**Page text:**

Thoughts on Barracudas?
Scott Silva
ssilva at sgvwater.com
Tue Aug 22 18:06:20 IST 2006
Alex Neuman van der Hans spake the following on 8/21/2006 5:43 PM:
> My two cents:
>
> I've noticed that the effectiveness of a system using MailScanner *will*
> degrade as spammer tactics change, unless you properly feed and care for
> it. This is true however, for any system.
>
> There are markets for every kind of gadget available, and that's a fact
> of life. If they are willing to spend money on an "appliance" (only a
> different box with some different software, but in the end
> *everything's* an appliance), they will go ahead and do it.
>
> I *have* noticed, however, that there are *some* people out there in the
> IT field that lack the resourcefulness that is sometimes required when
> you're dealing with technology. These people will go out of their way to
> buy "appliances" not because it saves them money or resources (that
> *will* be their stated "reason", but you and I know it's their covert
> *excuse*), but because they can blame someone else when it breaks,
> instead of fixing it.
>
> Spam will leak through eventually in any system. You have to train your
> users so that they don't engage in spam-attracting activities (giving
> out their e-mail address, writing it on a webpage or a forum, using
> those crappy "remind me of my birthday" address harvesters, etc.), you
> have to train your system (using bayes or whatever), you have to keep
> upgrading your protection (including more clever ways to detect spam),
> and in general, be proactive.
>
> That said, MailScanner is like the stone in the "stone soup" tale. It
> uses third party AV scanners, third party content scanners (spamassassin
> et. al), third party MTA's (with their own milters or whatever), and
> basically scans for bad content if any of the other pieces missed
> something. It's probably the best example of a program being "much more
> than the sum of its parts".
>
> Without knowing the specifics of the situation these few people are in,
> I'm reminded of many of my relatives who, after a year or two using
> their brand new car, realize they have to do things like realign their
> tires, change their oil, check their batteries, etc. - "I thought it
> just ran on unleaded!!". You know the type. We used to call them
> "flashing 12s" in the 80s. :-)
I haven't heard "flashing 12's" since the 80's! Thanks for the memories!!
I'll have to add that back into the "one liner's". ;-)
--
MailScanner is like deodorant...
You hope everybody uses it, and
you notice quickly if they don't!!!!

**Assignment 1:** Write out everything in the mailing-list message from "Thoughts on Barracudas?" down to "for any system.".
**Assignment 2:** In the mailing-list message, MailScanner is compared to the stone in which tale?
The listing is separate material with no connection to the mailing-list message.

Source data

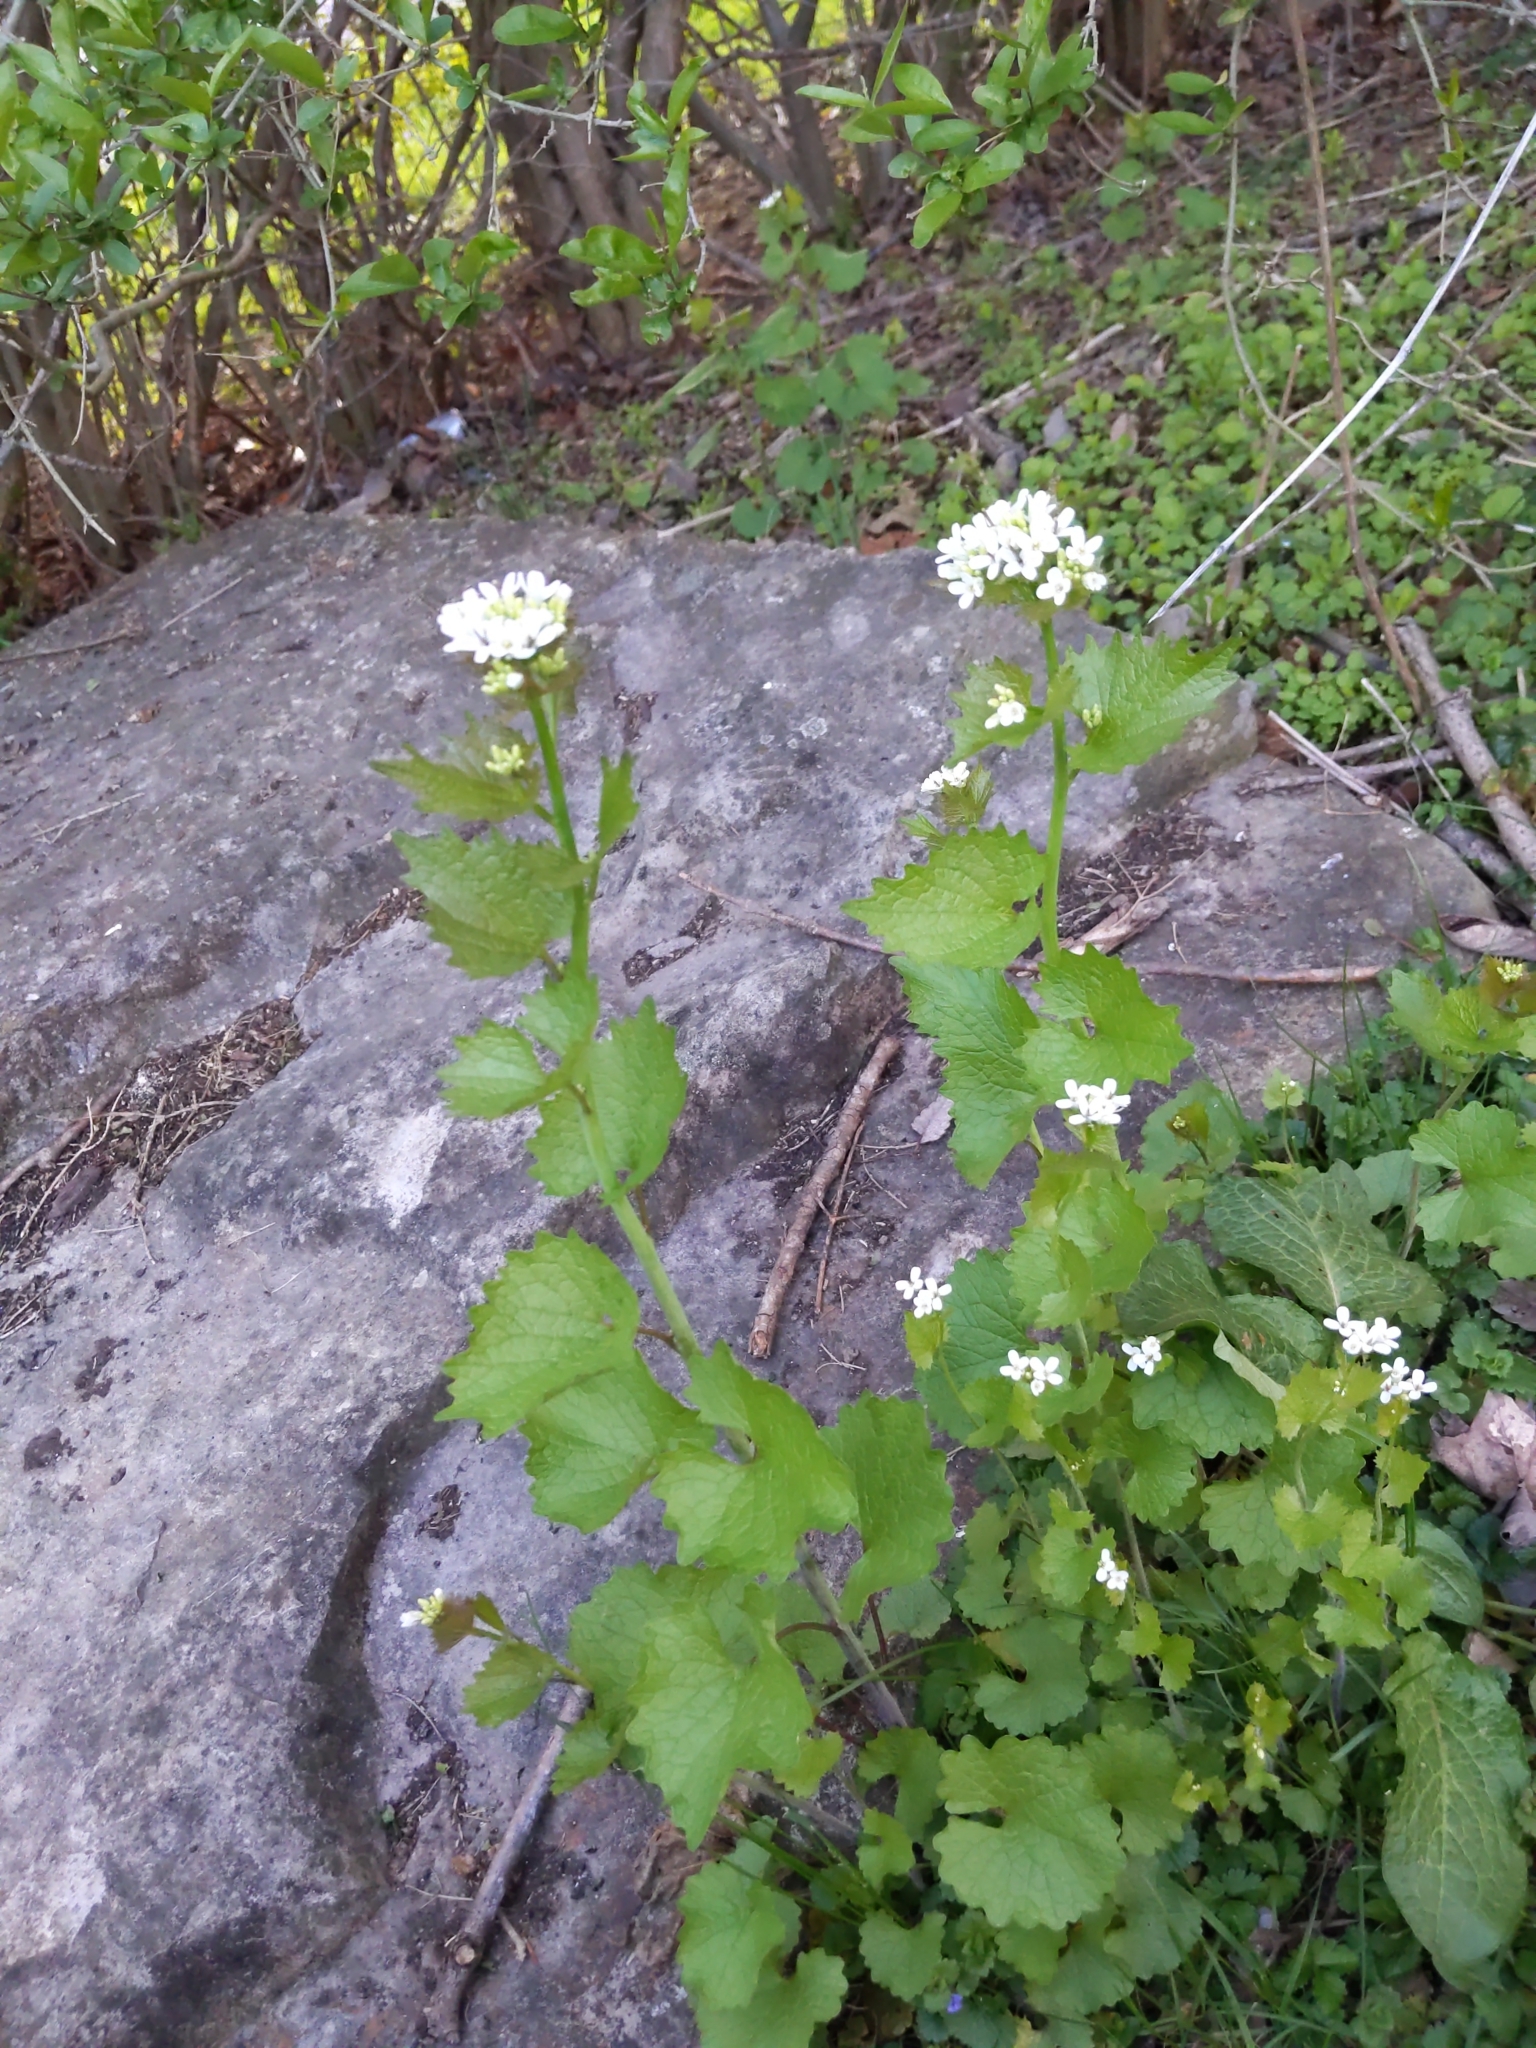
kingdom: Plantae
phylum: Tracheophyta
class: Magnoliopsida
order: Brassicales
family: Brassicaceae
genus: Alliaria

...

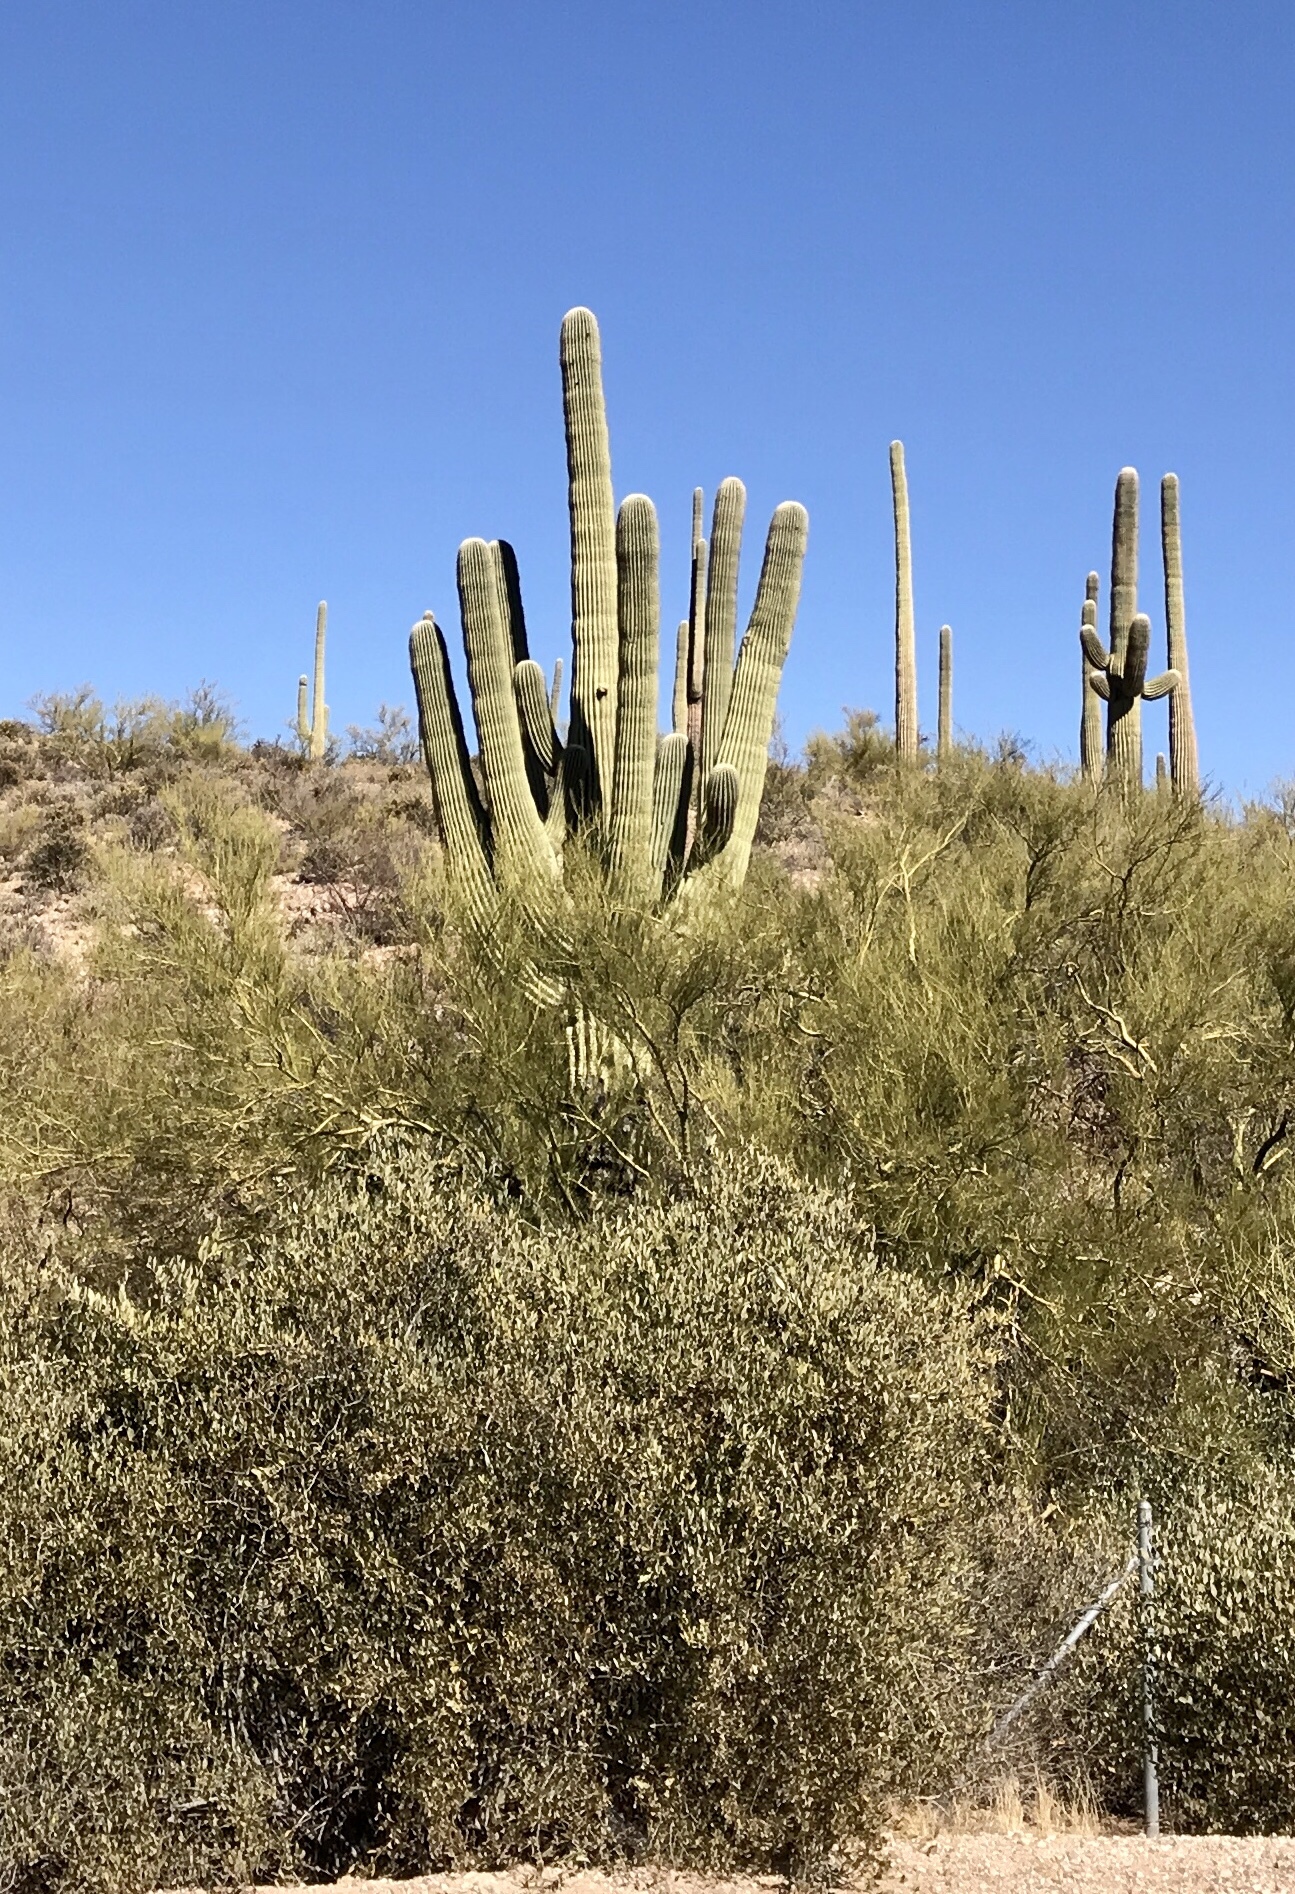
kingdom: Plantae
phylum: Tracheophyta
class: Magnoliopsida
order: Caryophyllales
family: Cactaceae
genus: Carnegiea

* * *

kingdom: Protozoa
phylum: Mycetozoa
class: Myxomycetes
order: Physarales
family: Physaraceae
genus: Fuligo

**Answer area 1:**
Thoughts on Barracudas?
Scott Silva
ssilva at sgvwater.com
Tue Aug 22 18:06:20 IST 2006
Alex Neuman van der Hans spake the following on 8/21/2006 5:43 PM:
> My two cents:
>
> I've noticed that the effectiveness of a system using MailScanner *will*
> degrade as spammer tactics change, unless you properly feed and care for
> it. This is true however, for any system.

**Answer area 2:** The "stone soup" tale.